Yo no he encontrado el amor en el penal. Lo busqué, en varias parejas mujeres porque vi que los hombres no son para mi, pero parce que buscaba el mismo patrón de Giovani, eran posesivas, adictas, destructivas. Me atraían físicamente pero me robaban o me querían controlar. Desde hace diez meses tengo una pareja de la calle. Vino con un equipo externo a jugar fut con el del penal. Yo la había conocido también jugando fut y nos reencontramos. La apunté en mi cardex para que entrara. Nos tratamos dos meses y empezamos a andar. Trabaja como conserje en una escuela. No consume, es centrada, afectuosa. Mi adicción me dejó neurótica, desconfiada, pero ella en vez de pelear me escucha y me acepta. Me habla con respeto. Nunca había sentido que alguien me aceptara con mis cualidades y defectos. Me da tranquilidad. Estoy enamorada. No me he abierto con mis hijos porque aún están chiquitos, pero algún día lo haré. Mi mamá ya sabe, la conoce.
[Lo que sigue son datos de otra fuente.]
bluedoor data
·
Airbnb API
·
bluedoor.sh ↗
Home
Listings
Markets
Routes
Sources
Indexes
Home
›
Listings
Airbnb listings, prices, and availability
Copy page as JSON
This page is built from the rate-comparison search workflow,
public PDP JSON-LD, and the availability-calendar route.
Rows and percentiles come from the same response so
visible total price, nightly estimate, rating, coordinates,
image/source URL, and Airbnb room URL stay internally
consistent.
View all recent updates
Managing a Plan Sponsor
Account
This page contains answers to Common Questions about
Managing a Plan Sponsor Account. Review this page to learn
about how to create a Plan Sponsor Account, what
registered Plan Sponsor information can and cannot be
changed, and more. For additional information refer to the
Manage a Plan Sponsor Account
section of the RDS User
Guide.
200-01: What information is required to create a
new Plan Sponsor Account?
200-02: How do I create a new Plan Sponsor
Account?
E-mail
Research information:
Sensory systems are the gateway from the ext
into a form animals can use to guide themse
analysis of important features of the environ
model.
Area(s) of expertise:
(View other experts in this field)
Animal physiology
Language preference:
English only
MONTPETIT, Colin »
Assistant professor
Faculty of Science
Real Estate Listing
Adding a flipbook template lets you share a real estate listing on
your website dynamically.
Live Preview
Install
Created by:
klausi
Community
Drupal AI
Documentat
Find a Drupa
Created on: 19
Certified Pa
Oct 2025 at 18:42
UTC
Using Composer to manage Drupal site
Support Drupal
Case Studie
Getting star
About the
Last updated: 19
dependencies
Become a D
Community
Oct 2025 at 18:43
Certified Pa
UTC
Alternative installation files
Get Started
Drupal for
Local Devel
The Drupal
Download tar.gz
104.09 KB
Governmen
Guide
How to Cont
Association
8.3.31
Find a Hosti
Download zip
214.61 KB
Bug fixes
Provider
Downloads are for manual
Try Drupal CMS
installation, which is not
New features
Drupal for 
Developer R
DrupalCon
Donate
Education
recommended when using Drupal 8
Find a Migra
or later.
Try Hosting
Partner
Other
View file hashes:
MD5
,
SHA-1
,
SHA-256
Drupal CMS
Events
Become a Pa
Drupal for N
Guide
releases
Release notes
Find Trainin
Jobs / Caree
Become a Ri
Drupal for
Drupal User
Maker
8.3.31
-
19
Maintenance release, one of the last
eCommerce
No pensamos vivir juntas hasta que mis hijos crezcan y entiendan más. Lo primero será buscar una estabilidad económica. Yo voy a retomar la enfermería. Después de recibirme, la abandoné por la droga. Me gusta mi profesión, es de ayuda a los demás y eso te enriquece.

Ya no consumo. Me subí al programa del PRIPA (Clínica de adicciones.) Los primeros meses me costó el estado de abstinencia, pero lo que más duele es tomar conciencia de que intenté no ser como mi papá y mi mamá y los estoy repitiendo. También duelen las lágrimas de mis hijos porque estoy aquí.

Me faltan 3 años y medio. En un año me podría ir por beneficio de remisión parcial. Se reduce a la mitad la pena por apoyar a la Institución trabajando como estafeta en culturales. También por ir a cursos alternativos de extraescolar. He cursado matemáticas, química, geografía, redacción, Inglés, cine. He descubierto el placer de entrar a otras realidades, del conocimiento en sí.

Hoy valoro la vida, no consumiendo, no auto lastimándome, teniendo la esperanza de que hay cosas buenas todavía para mi. Creo que todo lo vivido aquí, ha sido un fuerte jalón de orejas para que entendiera que las cosas no son como las pensaba. Una puede construir su camino de otra manera.

Veo mi vida con mi familia, con mis hijos. No quiero jalarlos al mundo donde yo me desarrollé. A veces siento inquietud pero cuando me entran las ganas, pienso cómo acabé, se me aparecen las caras de mis hijos y mágicamente se me olvida.